Anna L. Lambert v. John H. Park, M.D.

597 F.2d 236, 1979 U.S. App. LEXIS 15180

• Court: Court of Appeals for the Tenth Circuit
• Decided: April 25, 1979
• Docket: 78-1162
• Status: Published

Opinion

McKAY, Circuit Judge.

The problem this diversity case presents is whether the doctrine of “informed consent” 1 in medical malpractice cases is a part of Oklahoma law. If it is, we must decide whether the trial court erred in not instructing the jury on “informed consent” in light of the evidence introduced at trial. It is clear that the law of Oklahoma is in flux and that we have no unambiguous guidance in Oklahoma case law on whether the doctrine is recognized by the courts of that state. This is nowhere more clearly illustrated than in the reliance by both parties on the same case, Martin v. Stratton, 515 P.2d 1366 (Okl.1973), as settling Oklahoma law in their favor.
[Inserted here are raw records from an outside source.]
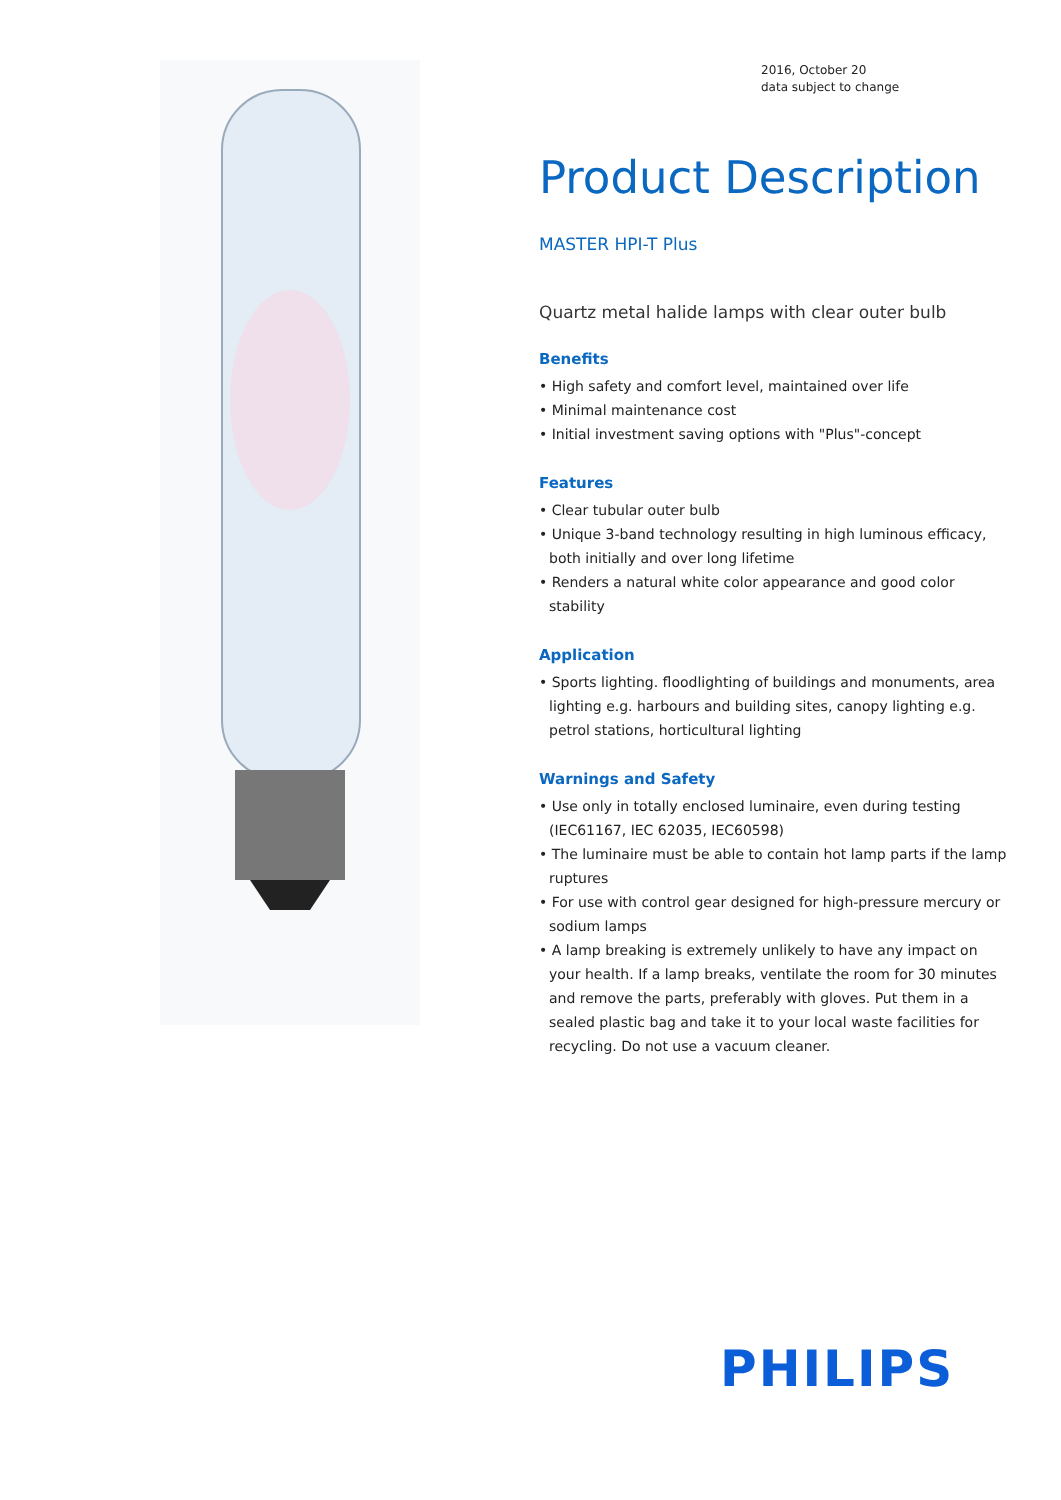2016, October 20
data subject to change
Product Description
MASTER HPI-T Plus
Quartz metal halide lamps with clear outer bulb
Benefits
• High safety and comfort level, maintained over life
• Minimal maintenance cost
• Initial investment saving options with "Plus"-concept
Features
• Clear tubular outer bulb
• Unique 3-band technology resulting in high luminous efficacy, both initially and over long lifetime
• Renders a natural white color appearance and good color stability
Application
• Sports lighting. floodlighting of buildings and monuments, area lighting e.g. harbours and building sites, canopy lighting e.g. petrol stations, horticultural lighting
Warnings and Safety
• Use only in totally enclosed luminaire, even during testing (IEC61167, IEC 62035, IEC60598)
• The luminaire must be able to contain hot lamp parts if the lamp ruptures
• For use with control gear designed for high-pressure mercury or sodium lamps
• A lamp breaking is extremely unlikely to have any impact on your health. If a lamp breaks, ventilate the room for 30 minutes and remove the parts, preferably with gloves. Put them in a sealed plastic bag and take it to your local waste facilities for recycling. Do not use a vacuum cleaner.
PHILIPS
We agree that Martin is the key to the existing but perhaps undeclared law of Oklahoma. By using that key, we conclude that informed consent is a part of Oklahoma law although its dimensions have not yet been fully developed. Martin was a case brought partly on an informed consent theory. The Oklahoma Supreme Court had an opportunity to affirm the trial court’s grant of defendant’s demurrer by simply declaring the doctrine was not a part of Oklahoma law. Instead, a unanimous 2 court elected to discuss the doctrine extensively, concluding:

[I]f the theory of liability referred to as “informed consent” is ever adopted by this Court the plaintiff will have the burden to either introduce evidence from which the jury could reasonably infer that the defendant failed to disclose to plaintiff what a reasonably prudent physician in the medical community in the exercise of reasonable care would have disclosed to his patient, or evidence from which the jury could reasonably infer that material risks were inherent in the proposed medical procedure in terms of seriousness, probability of occurrence and feasibility of alternatives, and defendant failed to disclose these risks to plaintiff.

515 P.2d at 1369-70.

Having elected not to reject the doctrine when that would have been the easy means of affirming the trial court, the court then held that plaintiff had failed to make out a case under either of the two applicable informed consent standards. We view that approach, combined with the current trend in other jurisdictions to employ the doctrine, 3 as indicating that the Oklahoma Court would adopt the informed consent doctrine in an appropriate case. As will be clarified below, the evidence introduced in this case, unlike the evidence in Martin, would support a conclusion of liability under the doctrine. We therefore decide that if the instant case were before the Oklahoma Supreme Court, the Court would rule the doctrine applicable to it. Failure to instruct on “informed consent” was therefore error. 4

Before turning to a discussion of the evidentiary basis warranting instruction on informed consent, we turn to consider which particular standard for instructing the jury the Oklahoma Court would adopt. As noted in Martin, three major tests are extant. The Court classified these standards according to the burden of proof placed on the parties. In “professional standard” or “community standard” jurisdictions the plaintiff usually bears the burden of showing that a doctor in good standing in the community would have disclosed the risk, but that defendant did not. 515 P.2d at 1369. See, e. g., Aiken v. Clary, 396 S.W.2d 668 (Mo.1965); ZeBarth v. Swedish Hospital Medical Center, 81 Wash.2d 12, 499 P.2d 1 (1972); Wilson v. Scott, 412 S.W.2d 299 (Tex.1967). 5

In those jurisdictions adopting a “materiality of risk” standard, testimony as to professional standards is not required; rather, plaintiff must bear the burden of proof to establish materiality of the undisclosed risks, which is determined by “the seriousness of the consequence, the probability of occurrence and the feasibility of alternatives.” 515 P.2d at 1369. See, e. g., Getchell v. Mansfield, 260 Or. 174, 489 P.2d 953 (1971).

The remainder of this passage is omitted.